Heather Blackburn-Beel’s family is one of many who didn’t know Lynch syndrome ran in their family until Heather’s doctor recommended genetic testing and found she had it. Now the family understands why so many aunts, uncles, and cousins through the years have been diagnosed with, and died from, colon and stomach cancers.
Since Heather’s diagnosis, surviving family members have gotten serious about regular colonoscopies long before the recommended age of 50. Her children, for example, will start when they are 20 and get one every year. “If something happens, they’re going to know about it and be able to get ahead of it,” Kaye says.
Colonoscopies are generally the preferred screening method, and studies show they cut the odds of death by about 50%. They look at the rectum and entire colon.
Other approved methods include:
- Sigmoidoscopies. These look at the rectum and part of the colon. If no polyps are found, these tests are generally repeated every 10 years
- .Stool tests that detect blood in fecal matter. Studies show they can lower the number of colorectal cancer deaths by 15% to 33% in people ages 50 to 80 when done every 1 to 2 years.

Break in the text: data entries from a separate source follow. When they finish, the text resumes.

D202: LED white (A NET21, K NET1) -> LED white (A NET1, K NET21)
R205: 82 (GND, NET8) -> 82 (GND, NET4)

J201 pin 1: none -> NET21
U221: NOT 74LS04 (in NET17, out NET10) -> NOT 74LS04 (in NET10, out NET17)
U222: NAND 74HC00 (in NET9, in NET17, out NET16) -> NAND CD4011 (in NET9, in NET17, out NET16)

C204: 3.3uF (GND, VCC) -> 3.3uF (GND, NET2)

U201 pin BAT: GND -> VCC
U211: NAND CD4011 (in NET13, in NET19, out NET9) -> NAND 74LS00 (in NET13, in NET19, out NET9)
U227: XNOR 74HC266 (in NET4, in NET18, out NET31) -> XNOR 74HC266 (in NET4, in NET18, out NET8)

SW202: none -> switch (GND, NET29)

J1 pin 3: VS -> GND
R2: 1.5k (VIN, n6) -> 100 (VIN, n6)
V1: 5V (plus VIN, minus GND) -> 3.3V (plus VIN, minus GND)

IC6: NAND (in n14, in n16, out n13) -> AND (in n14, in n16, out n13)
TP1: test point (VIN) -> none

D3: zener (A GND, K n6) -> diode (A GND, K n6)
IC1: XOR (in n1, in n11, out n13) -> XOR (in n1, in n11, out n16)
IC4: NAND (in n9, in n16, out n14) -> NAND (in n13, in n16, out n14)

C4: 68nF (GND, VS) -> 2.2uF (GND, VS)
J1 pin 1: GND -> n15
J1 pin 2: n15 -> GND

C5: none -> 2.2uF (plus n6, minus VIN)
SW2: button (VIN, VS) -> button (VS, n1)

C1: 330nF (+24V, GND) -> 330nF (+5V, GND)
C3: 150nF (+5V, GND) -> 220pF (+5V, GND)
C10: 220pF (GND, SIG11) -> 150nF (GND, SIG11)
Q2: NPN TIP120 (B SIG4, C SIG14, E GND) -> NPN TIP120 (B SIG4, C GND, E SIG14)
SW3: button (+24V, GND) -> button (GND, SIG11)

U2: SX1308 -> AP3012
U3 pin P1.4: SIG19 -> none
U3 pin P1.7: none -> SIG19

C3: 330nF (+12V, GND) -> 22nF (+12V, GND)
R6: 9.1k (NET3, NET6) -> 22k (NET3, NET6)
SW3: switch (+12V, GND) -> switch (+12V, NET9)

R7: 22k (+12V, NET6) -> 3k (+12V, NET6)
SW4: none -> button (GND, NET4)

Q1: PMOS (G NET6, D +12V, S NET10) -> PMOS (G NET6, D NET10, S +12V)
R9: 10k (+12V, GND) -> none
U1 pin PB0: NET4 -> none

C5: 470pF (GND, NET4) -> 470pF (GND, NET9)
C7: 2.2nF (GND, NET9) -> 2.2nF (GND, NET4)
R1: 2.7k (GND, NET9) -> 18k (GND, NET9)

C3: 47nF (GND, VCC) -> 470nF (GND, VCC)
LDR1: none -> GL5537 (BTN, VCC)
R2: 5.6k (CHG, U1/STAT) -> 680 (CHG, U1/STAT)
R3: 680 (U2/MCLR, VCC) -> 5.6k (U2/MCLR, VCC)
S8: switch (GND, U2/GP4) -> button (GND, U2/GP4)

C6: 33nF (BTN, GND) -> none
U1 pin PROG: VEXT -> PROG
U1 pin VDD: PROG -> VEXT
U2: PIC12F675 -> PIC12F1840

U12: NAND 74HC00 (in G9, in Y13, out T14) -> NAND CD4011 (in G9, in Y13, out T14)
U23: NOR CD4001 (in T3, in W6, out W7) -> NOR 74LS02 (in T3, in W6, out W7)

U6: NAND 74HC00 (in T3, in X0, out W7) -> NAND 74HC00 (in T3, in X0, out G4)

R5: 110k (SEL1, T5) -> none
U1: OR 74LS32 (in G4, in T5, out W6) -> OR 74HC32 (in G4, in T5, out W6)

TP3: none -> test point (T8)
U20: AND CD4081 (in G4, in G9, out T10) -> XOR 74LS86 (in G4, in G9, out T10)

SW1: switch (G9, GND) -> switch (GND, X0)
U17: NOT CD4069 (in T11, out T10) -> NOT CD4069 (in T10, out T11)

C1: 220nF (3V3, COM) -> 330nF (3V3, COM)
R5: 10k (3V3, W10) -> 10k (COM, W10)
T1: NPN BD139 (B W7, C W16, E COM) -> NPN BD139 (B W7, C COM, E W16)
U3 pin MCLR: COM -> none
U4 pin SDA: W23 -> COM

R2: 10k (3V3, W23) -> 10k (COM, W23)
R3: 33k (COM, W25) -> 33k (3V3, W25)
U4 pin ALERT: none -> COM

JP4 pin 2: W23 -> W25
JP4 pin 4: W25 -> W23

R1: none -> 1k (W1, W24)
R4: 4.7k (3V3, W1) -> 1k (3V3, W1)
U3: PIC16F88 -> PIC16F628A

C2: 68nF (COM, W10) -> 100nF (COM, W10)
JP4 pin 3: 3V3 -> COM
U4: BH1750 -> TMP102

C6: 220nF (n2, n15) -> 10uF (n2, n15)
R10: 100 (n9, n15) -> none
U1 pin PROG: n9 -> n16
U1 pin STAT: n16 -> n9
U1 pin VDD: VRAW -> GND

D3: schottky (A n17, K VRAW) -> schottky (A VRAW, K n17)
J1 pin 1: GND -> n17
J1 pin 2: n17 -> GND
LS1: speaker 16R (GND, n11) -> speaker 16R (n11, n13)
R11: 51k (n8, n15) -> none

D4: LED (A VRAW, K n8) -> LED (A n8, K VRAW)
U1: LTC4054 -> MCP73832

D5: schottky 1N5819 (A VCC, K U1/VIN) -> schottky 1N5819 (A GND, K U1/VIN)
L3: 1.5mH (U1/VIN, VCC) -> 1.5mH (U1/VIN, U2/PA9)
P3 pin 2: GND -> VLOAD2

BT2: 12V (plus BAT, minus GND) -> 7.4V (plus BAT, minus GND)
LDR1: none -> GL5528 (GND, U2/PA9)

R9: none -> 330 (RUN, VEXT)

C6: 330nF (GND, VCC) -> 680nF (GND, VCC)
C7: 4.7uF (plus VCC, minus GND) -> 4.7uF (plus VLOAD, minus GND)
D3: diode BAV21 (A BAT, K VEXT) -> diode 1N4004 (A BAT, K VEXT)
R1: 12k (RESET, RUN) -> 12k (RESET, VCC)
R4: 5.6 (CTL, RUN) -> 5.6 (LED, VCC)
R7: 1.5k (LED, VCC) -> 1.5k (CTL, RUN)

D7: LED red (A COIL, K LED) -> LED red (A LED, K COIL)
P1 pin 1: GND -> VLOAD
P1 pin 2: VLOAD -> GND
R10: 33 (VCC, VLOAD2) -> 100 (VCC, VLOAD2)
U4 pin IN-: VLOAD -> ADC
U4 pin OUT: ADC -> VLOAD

- Stool DNA test. Cologuard is currently the only FDA-approved test. This is a new test, so the benefits and harms are less well-established than for other tests.
Vilar-Sanchez says managing young colorectal cancer patients requires a different approach than for patients over 50. He says his hospital started making this shift in treatment about 2 years ago.
“The expertise of a multidisciplinary team is needed, including genetic counselors, geneticists, fertility doctors, and psychological support, because being diagnosed at that age is a shock,” he says. “The best message we can get out there is young patients have their own issues, and it’s very important to recognize those.”
He also says that colorectal cancer in young people tends to be more aggressive and may need to be treated differently.
Johnson can speak to the impact a colorectal cancer diagnosis has had on her life. She was a recent college graduate, a newlywed, and worked as a dance teacher when she was diagnosed at 26. While her friends were getting married and buying houses, she had multiple surgeries, got chemotherapy and radiation, and had to give up her job.
Now 34, she is in remission but lives with an ostomy bag. She is unable to have children because she had a complete hysterectomy and says she and her husband now focus their devotion on their nieces, nephews, and dogs. Still, she’s grateful to be alive and is working now to figure out what comes next.
“I’ve had to say goodbye to my old body. I have a new one now. This one saved my life, and I will embrace it. But the fight after the fight has been challenging. I felt like I became a really good professional cancer patient and often wonder: Now what,” Johnson says. “I think my goal now is to keep telling people my story. I didn’t listen to my body for a very long time, and I want to keep others from making that same mistake.”
Many doctors and patients also agree that doctors also need to be better educated about symptoms, no matter the age of the patient.
“I kind of blame some of the doctors who put Heather off, probably for a good 6 months to a year,” says Kaye Blackburn, now 66 years old. “It sounds cliché, but if I can help someone else avoid what we have been through, then I will do it. It was just so horrible for Heather and her kids and our whole family.
“So if you have symptoms, get them checked. If you don’t think the doctor knows what they’re talking about, find another doctor. And if you have a family history of colon cancer, you definitely need to be screened. Don’t wait until it’s too late.”